In his letter, Fu praised the FDA for “waking up from its cyber slumber in the 2000s” and coming up with “meaningful cybersecurity guidance with specific responsibilities assigned to specific stakeholders.” Still, he voices concern about a number of elements of the guidance.
On the issue of ISAOs, Fu notes that information sharing isn’t a panacea: especially when the information shared has a low value. In some cases, ISAOs can even inhibit progress on cyber security, if they prompt healthcare organizations to dress up their security for the benefit of the ISAO, rather than wade in and resolve stubborn or complex issues. “I recommend caution and skepticism when enrolling and periodically reviewing the effectiveness of ISAOs,” Fu wrote.
Similarly, the post market guidance says little about two major sources of insecurity within the healthcare sector: post market software updates from medical hardware and software vendors and from third-party vendors such as support organizations. At the recent South by Southwest Conference, for example, John Halamka, the Chief Information Officer of Boston’s Beth Israel Deaconess Hospital related a story about a medical records system that became infected by way of a support technician’s laptop. As written, the FDA guidance would do little to address such (common) threats.
“The guidance should include language that acknowledges the risks of unauthentic (sp) software updates, not limited to downloaded updates (since physical installation media can carry malware) and not limited to the devices being updated,” he wrote.

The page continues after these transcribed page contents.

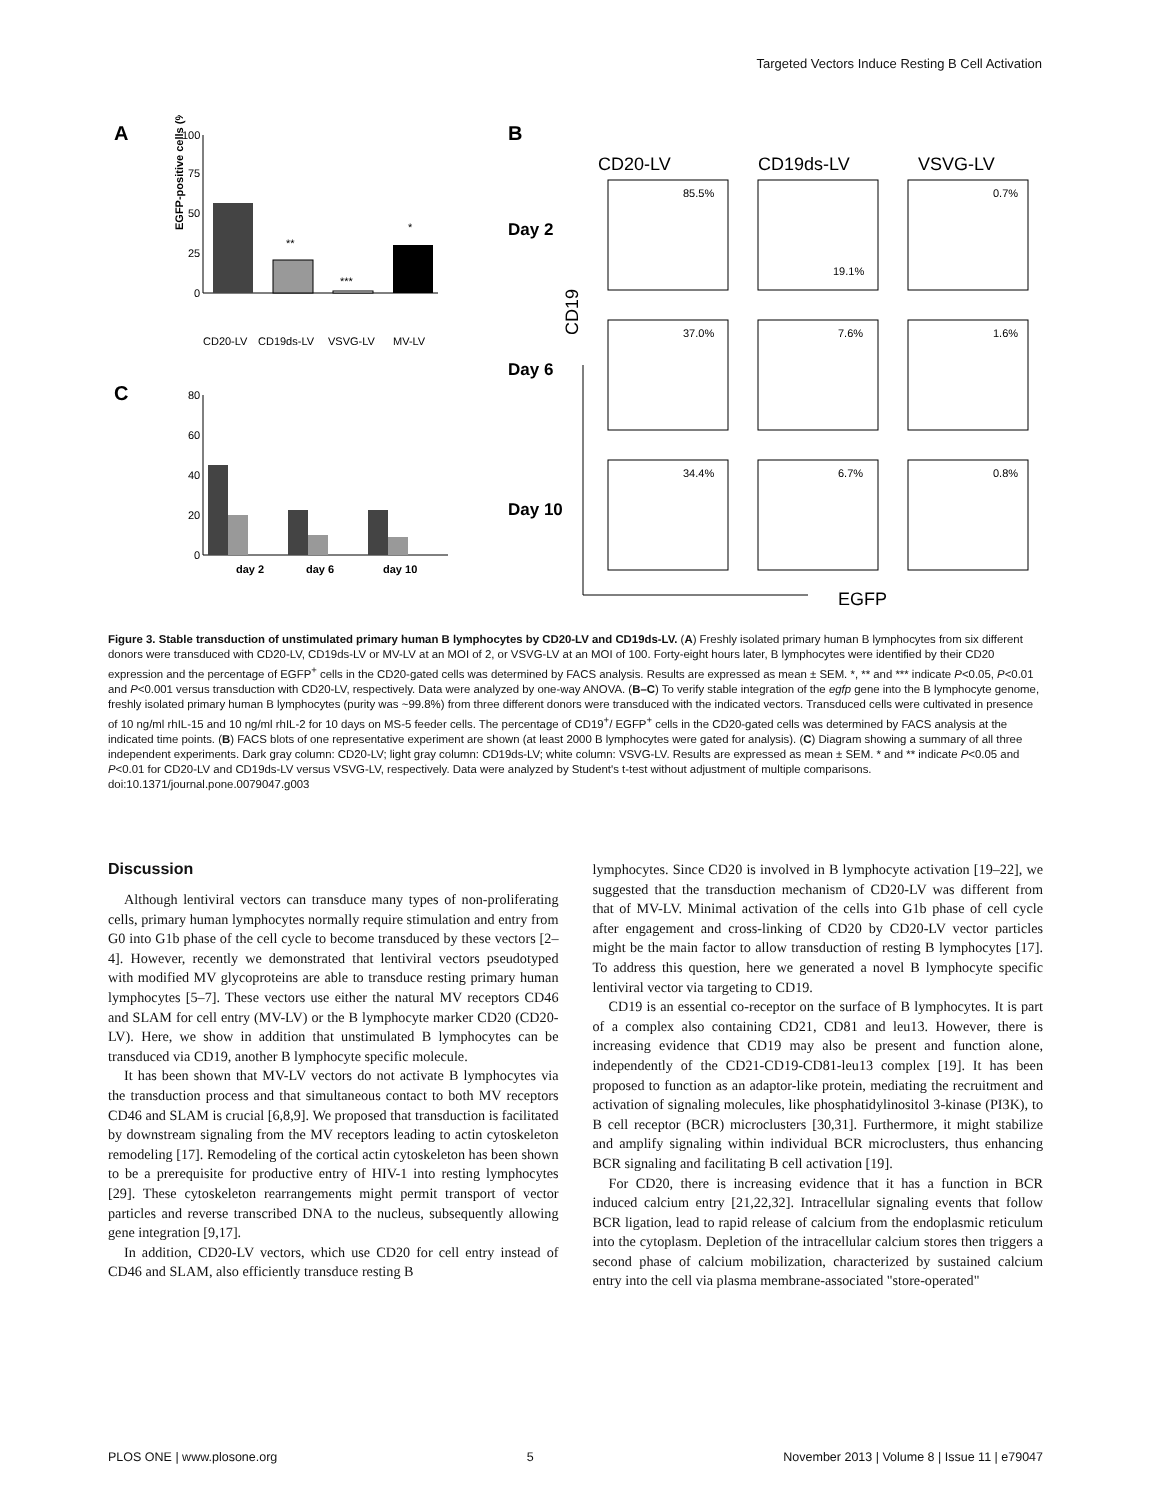Targeted Vectors Induce Resting B Cell Activation
A
C
B
100
75
50
25
0
**
***
*
CD20-LV
CD19ds-LV
VSVG-LV
MV-LV
EGFP-positive cells (%)
80
60
40
20
0
day 2
day 6
day 10
CD20-LV
CD19ds-LV
VSVG-LV
Day 2
Day 6
Day 10
85.5%
19.1%
0.7%
37.0%
7.6%
1.6%
34.4%
6.7%
0.8%
CD19
EGFP
Figure 3. Stable transduction of unstimulated primary human B lymphocytes by CD20-LV and CD19ds-LV. (A) Freshly isolated primary human B lymphocytes from six different donors were transduced with CD20-LV, CD19ds-LV or MV-LV at an MOI of 2, or VSVG-LV at an MOI of 100. Forty-eight hours later, B lymphocytes were identified by their CD20 expression and the percentage of EGFP<sup>+</sup> cells in the CD20-gated cells was determined by FACS analysis. Results are expressed as mean ± SEM. *, ** and *** indicate P<0.05, P<0.01 and P<0.001 versus transduction with CD20-LV, respectively. Data were analyzed by one-way ANOVA. (B–C) To verify stable integration of the egfp gene into the B lymphocyte genome, freshly isolated primary human B lymphocytes (purity was ~99.8%) from three different donors were transduced with the indicated vectors. Transduced cells were cultivated in presence of 10 ng/ml rhIL-15 and 10 ng/ml rhIL-2 for 10 days on MS-5 feeder cells. The percentage of CD19<sup>+</sup>/ EGFP<sup>+</sup> cells in the CD20-gated cells was determined by FACS analysis at the indicated time points. (B) FACS blots of one representative experiment are shown (at least 2000 B lymphocytes were gated for analysis). (C) Diagram showing a summary of all three independent experiments. Dark gray column: CD20-LV; light gray column: CD19ds-LV; white column: VSVG-LV. Results are expressed as mean ± SEM. * and ** indicate P<0.05 and P<0.01 for CD20-LV and CD19ds-LV versus VSVG-LV, respectively. Data were analyzed by Student's t-test without adjustment of multiple comparisons.
doi:10.1371/journal.pone.0079047.g003
Discussion
Although lentiviral vectors can transduce many types of non-proliferating cells, primary human lymphocytes normally require stimulation and entry from G0 into G1b phase of the cell cycle to become transduced by these vectors [2–4]. However, recently we demonstrated that lentiviral vectors pseudotyped with modified MV glycoproteins are able to transduce resting primary human lymphocytes [5–7]. These vectors use either the natural MV receptors CD46 and SLAM for cell entry (MV-LV) or the B lymphocyte marker CD20 (CD20-LV). Here, we show in addition that unstimulated B lymphocytes can be transduced via CD19, another B lymphocyte specific molecule.
It has been shown that MV-LV vectors do not activate B lymphocytes via the transduction process and that simultaneous contact to both MV receptors CD46 and SLAM is crucial [6,8,9]. We proposed that transduction is facilitated by downstream signaling from the MV receptors leading to actin cytoskeleton remodeling [17]. Remodeling of the cortical actin cytoskeleton has been shown to be a prerequisite for productive entry of HIV-1 into resting lymphocytes [29]. These cytoskeleton rearrangements might permit transport of vector particles and reverse transcribed DNA to the nucleus, subsequently allowing gene integration [9,17].
In addition, CD20-LV vectors, which use CD20 for cell entry instead of CD46 and SLAM, also efficiently transduce resting B
lymphocytes. Since CD20 is involved in B lymphocyte activation [19–22], we suggested that the transduction mechanism of CD20-LV was different from that of MV-LV. Minimal activation of the cells into G1b phase of cell cycle after engagement and cross-linking of CD20 by CD20-LV vector particles might be the main factor to allow transduction of resting B lymphocytes [17]. To address this question, here we generated a novel B lymphocyte specific lentiviral vector via targeting to CD19.
CD19 is an essential co-receptor on the surface of B lymphocytes. It is part of a complex also containing CD21, CD81 and leu13. However, there is increasing evidence that CD19 may also be present and function alone, independently of the CD21-CD19-CD81-leu13 complex [19]. It has been proposed to function as an adaptor-like protein, mediating the recruitment and activation of signaling molecules, like phosphatidylinositol 3-kinase (PI3K), to B cell receptor (BCR) microclusters [30,31]. Furthermore, it might stabilize and amplify signaling within individual BCR microclusters, thus enhancing BCR signaling and facilitating B cell activation [19].
For CD20, there is increasing evidence that it has a function in BCR induced calcium entry [21,22,32]. Intracellular signaling events that follow BCR ligation, lead to rapid release of calcium from the endoplasmic reticulum into the cytoplasm. Depletion of the intracellular calcium stores then triggers a second phase of calcium mobilization, characterized by sustained calcium entry into the cell via plasma membrane-associated "store-operated"
PLOS ONE | www.plosone.org 5 November 2013 | Volume 8 | Issue 11 | e79047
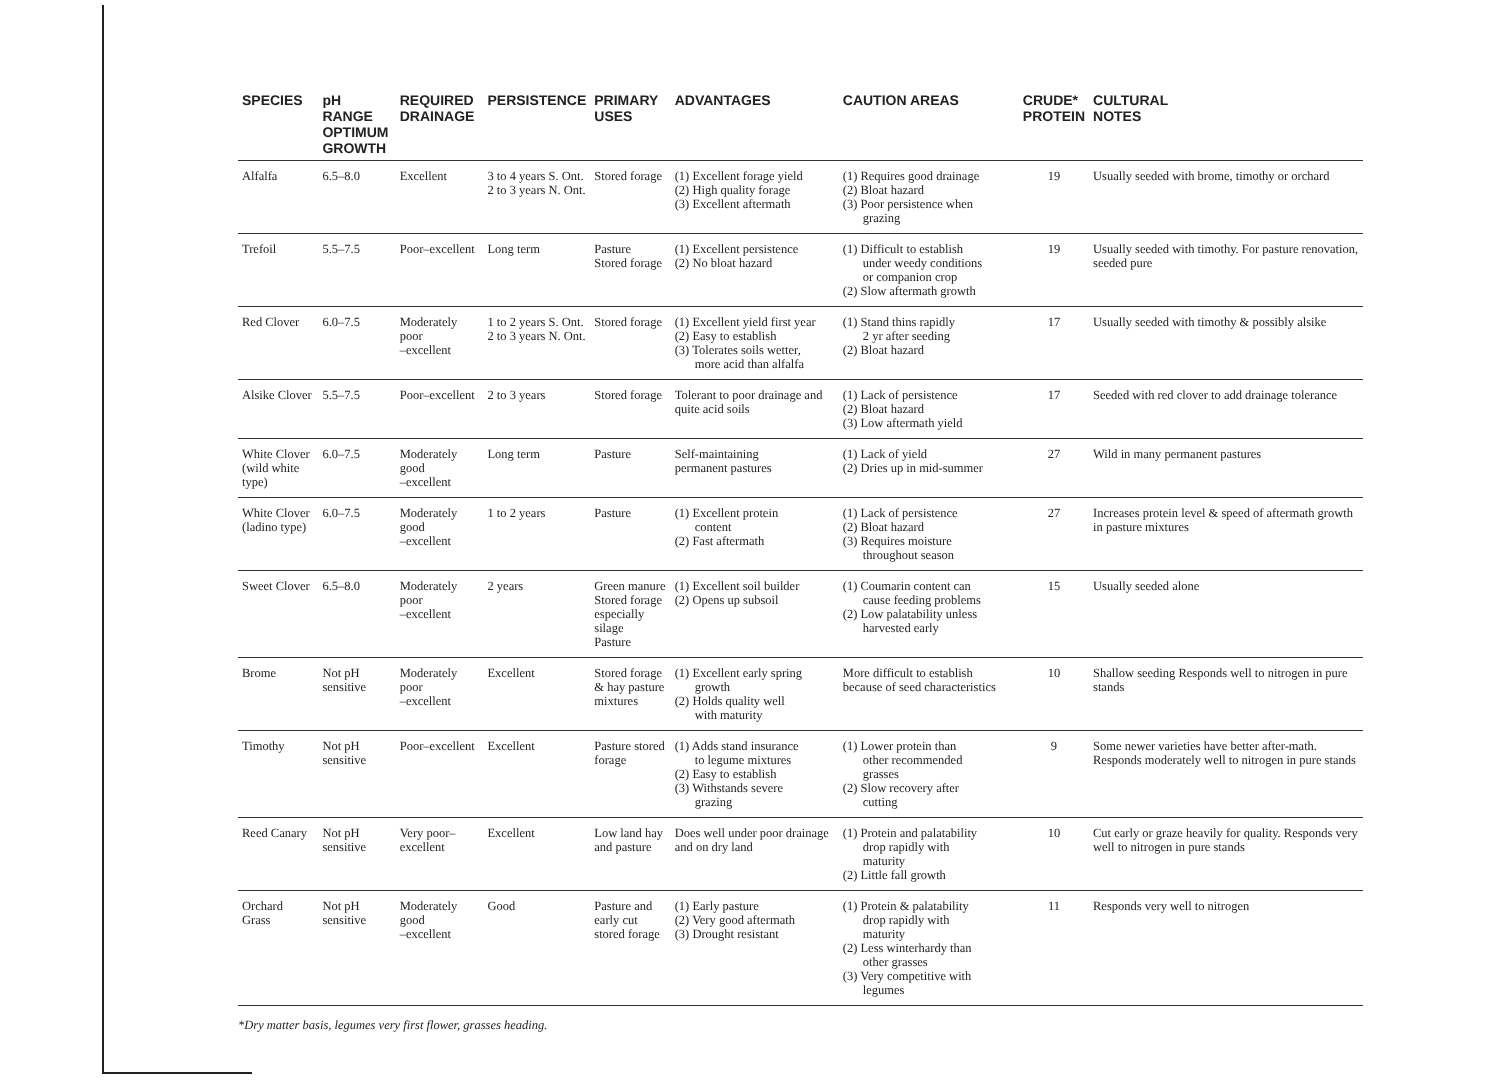| SPECIES | pH RANGE OPTIMUM GROWTH | REQUIRED DRAINAGE | PERSISTENCE | PRIMARY USES | ADVANTAGES | CAUTION AREAS | CRUDE* PROTEIN | CULTURAL NOTES |
| --- | --- | --- | --- | --- | --- | --- | --- | --- |
| Alfalfa | 6.5–8.0 | Excellent | 3 to 4 years S. Ont. 2 to 3 years N. Ont. | Stored forage | (1) Excellent forage yield (2) High quality forage (3) Excellent aftermath | (1) Requires good drainage (2) Bloat hazard (3) Poor persistence when grazing | 19 | Usually seeded with brome, timothy or orchard |
| Trefoil | 5.5–7.5 | Poor–excellent | Long term | Pasture Stored forage | (1) Excellent persistence (2) No bloat hazard | (1) Difficult to establish under weedy conditions or companion crop (2) Slow aftermath growth | 19 | Usually seeded with timothy. For pasture renovation, seeded pure |
| Red Clover | 6.0–7.5 | Moderately poor –excellent | 1 to 2 years S. Ont. 2 to 3 years N. Ont. | Stored forage | (1) Excellent yield first year (2) Easy to establish (3) Tolerates soils wetter, more acid than alfalfa | (1) Stand thins rapidly 2 yr after seeding (2) Bloat hazard | 17 | Usually seeded with timothy & possibly alsike |
| Alsike Clover | 5.5–7.5 | Poor–excellent | 2 to 3 years | Stored forage | Tolerant to poor drainage and quite acid soils | (1) Lack of persistence (2) Bloat hazard (3) Low aftermath yield | 17 | Seeded with red clover to add drainage tolerance |
| White Clover (wild white type) | 6.0–7.5 | Moderately good –excellent | Long term | Pasture | Self-maintaining permanent pastures | (1) Lack of yield (2) Dries up in mid-summer | 27 | Wild in many permanent pastures |
| White Clover (ladino type) | 6.0–7.5 | Moderately good –excellent | 1 to 2 years | Pasture | (1) Excellent protein content (2) Fast aftermath | (1) Lack of persistence (2) Bloat hazard (3) Requires moisture throughout season | 27 | Increases protein level & speed of aftermath growth in pasture mixtures |
| Sweet Clover | 6.5–8.0 | Moderately poor –excellent | 2 years | Green manure Stored forage especially silage Pasture | (1) Excellent soil builder (2) Opens up subsoil | (1) Coumarin content can cause feeding problems (2) Low palatability unless harvested early | 15 | Usually seeded alone |
| Brome | Not pH sensitive | Moderately poor –excellent | Excellent | Stored forage & hay pasture mixtures | (1) Excellent early spring growth (2) Holds quality well with maturity | More difficult to establish because of seed characteristics | 10 | Shallow seeding Responds well to nitrogen in pure stands |
| Timothy | Not pH sensitive | Poor–excellent | Excellent | Pasture stored forage | (1) Adds stand insurance to legume mixtures (2) Easy to establish (3) Withstands severe grazing | (1) Lower protein than other recommended grasses (2) Slow recovery after cutting | 9 | Some newer varieties have better after-math. Responds moderately well to nitrogen in pure stands |
| Reed Canary | Not pH sensitive | Very poor– excellent | Excellent | Low land hay and pasture | Does well under poor drainage and on dry land | (1) Protein and palatability drop rapidly with maturity (2) Little fall growth | 10 | Cut early or graze heavily for quality. Responds very well to nitrogen in pure stands |
| Orchard Grass | Not pH sensitive | Moderately good –excellent | Good | Pasture and early cut stored forage | (1) Early pasture (2) Very good aftermath (3) Drought resistant | (1) Protein & palatability drop rapidly with maturity (2) Less winterhardy than other grasses (3) Very competitive with legumes | 11 | Responds very well to nitrogen |
*Dry matter basis, legumes very first flower, grasses heading.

Fu worries that the current document’s backing of established information security practices like “network monitoring” are inadequate to the task of assessing post market cyber security risks – the equivalent of ‘fighting the last war’ rather than the next one. He recommends that the FDA should adhere to NIST cybersecurity guidance for critical infrastructure, which focuses on enumerating cyber security risks first and then deploying technology controls that match those risks. Finally: continuous measurement of security controls is needed to keep environments secure, given that the security landscape of software vulnerabilities, malicious actors and deployed software and hardware constantly changes.